Lalu cewek itu bertepuk tangan diikuti juga dengan kedua temannya.
"Lo bukan mau menegakkan keadilan tapi lo disini mau mencari musuh,lo pergi deh dari sini sebelum lo gue jadiin musuh yang berikutnya." Tawar cewek itu dengan nada kesal.
Saat cewek itu berbalik badan untuk pergi,Meca dengan beraninya menarik rambut cewek itu.

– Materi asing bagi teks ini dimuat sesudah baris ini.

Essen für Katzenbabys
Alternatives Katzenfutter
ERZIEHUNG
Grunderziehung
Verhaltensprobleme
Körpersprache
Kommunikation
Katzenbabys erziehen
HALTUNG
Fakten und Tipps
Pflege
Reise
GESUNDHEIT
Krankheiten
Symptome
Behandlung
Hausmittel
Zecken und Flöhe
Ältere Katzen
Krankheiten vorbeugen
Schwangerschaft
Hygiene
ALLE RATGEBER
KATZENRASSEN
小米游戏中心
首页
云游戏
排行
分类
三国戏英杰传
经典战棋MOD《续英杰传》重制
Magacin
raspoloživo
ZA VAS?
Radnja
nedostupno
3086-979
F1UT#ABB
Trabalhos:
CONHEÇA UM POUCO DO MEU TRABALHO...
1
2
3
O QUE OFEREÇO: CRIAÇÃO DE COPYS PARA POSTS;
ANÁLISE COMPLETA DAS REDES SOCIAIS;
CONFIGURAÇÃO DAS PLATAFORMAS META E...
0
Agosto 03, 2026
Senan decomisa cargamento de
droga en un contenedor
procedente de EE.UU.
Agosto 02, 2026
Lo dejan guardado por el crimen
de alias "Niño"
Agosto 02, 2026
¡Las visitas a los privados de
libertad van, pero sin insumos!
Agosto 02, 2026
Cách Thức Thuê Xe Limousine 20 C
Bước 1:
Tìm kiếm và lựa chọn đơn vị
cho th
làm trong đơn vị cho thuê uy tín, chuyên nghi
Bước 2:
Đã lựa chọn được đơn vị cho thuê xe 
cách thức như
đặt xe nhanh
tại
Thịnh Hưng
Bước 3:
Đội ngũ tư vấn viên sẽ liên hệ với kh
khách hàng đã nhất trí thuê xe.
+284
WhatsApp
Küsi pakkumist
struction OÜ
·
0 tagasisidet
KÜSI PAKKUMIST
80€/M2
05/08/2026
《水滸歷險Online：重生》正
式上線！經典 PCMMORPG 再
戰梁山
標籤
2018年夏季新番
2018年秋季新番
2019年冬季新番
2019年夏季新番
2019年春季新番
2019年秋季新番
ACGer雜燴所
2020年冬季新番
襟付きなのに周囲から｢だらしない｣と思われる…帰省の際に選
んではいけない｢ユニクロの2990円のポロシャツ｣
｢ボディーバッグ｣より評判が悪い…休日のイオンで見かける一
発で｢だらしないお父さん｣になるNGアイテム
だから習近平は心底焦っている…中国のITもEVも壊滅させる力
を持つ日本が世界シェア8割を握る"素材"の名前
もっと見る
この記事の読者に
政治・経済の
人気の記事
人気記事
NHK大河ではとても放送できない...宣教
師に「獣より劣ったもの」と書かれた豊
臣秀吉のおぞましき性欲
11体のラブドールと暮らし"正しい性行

Cewek itupun meronta kesakitan.Kedua temannya menghampiri Meca dan melepaskan tangan dari rambut cewek itu,tetapi tidak bisa karena Meca terlalu kuat.
"Sekarang lo rasain kan gimana sakitnya ditarik gini rambut lo terus lo ngapain nyakitin cewek itu?" Tanya Meca pada cewek itu dengan nada marah.
Setelah cewek itu kesakitan,Meca menghentikan menarik rambut cewek itu.
Saat sudah terlepas dari tangan Meca,cewek itu menampar Meca tetapi Meca menepisnya dengan memegang tangan cewek itu lalu menekuk tangan cewek itu di atas punggungnya.
"Eh,kalian berdua bantuin dong masak diem aja kayak gitu." Kata cewek itu pada kedua temannya.
"Nggak usah kalian bantuin ini nggak sakit kok gue lakuin ini hanya untuk menghindari tamparannya aja." Jelas Meca pada kedua teman cewek itu.
Entah kenapa kedua temannya cewek itu menurut pada Meca dan tidak membantu cewek itu.
"Gue ingetin ya, gue bukan sok jago disini tapi gue nggak tega lihat orang yang ditindas seperti itu.Gue bakal lakuin apa aja buat nglindungin orang itu. Jadi maaf kalau gue kasar sama lo." Jelas Meca pada cewek itu .
Lalu Meca melepaskan cewek itu dan langsung menghampiri cewek yang ditindas tadi untuk pergi meninggalkan ketiga cewek tadi.
Cewek yang dinasehati oleh Meca tadi lantas menggerutu kesal. ia berjanji pada dirinya sendiri akan menjadikan Meca sebagai musuh dan membalas semua perbuatan Meca terhadapnya.
"Kalian berdua punya tugas untuk mencari tentang cewek tadi karena dia adalah musuh baru gue." Kata cewek itu pada kedua temannya dengan senyum yang sinis.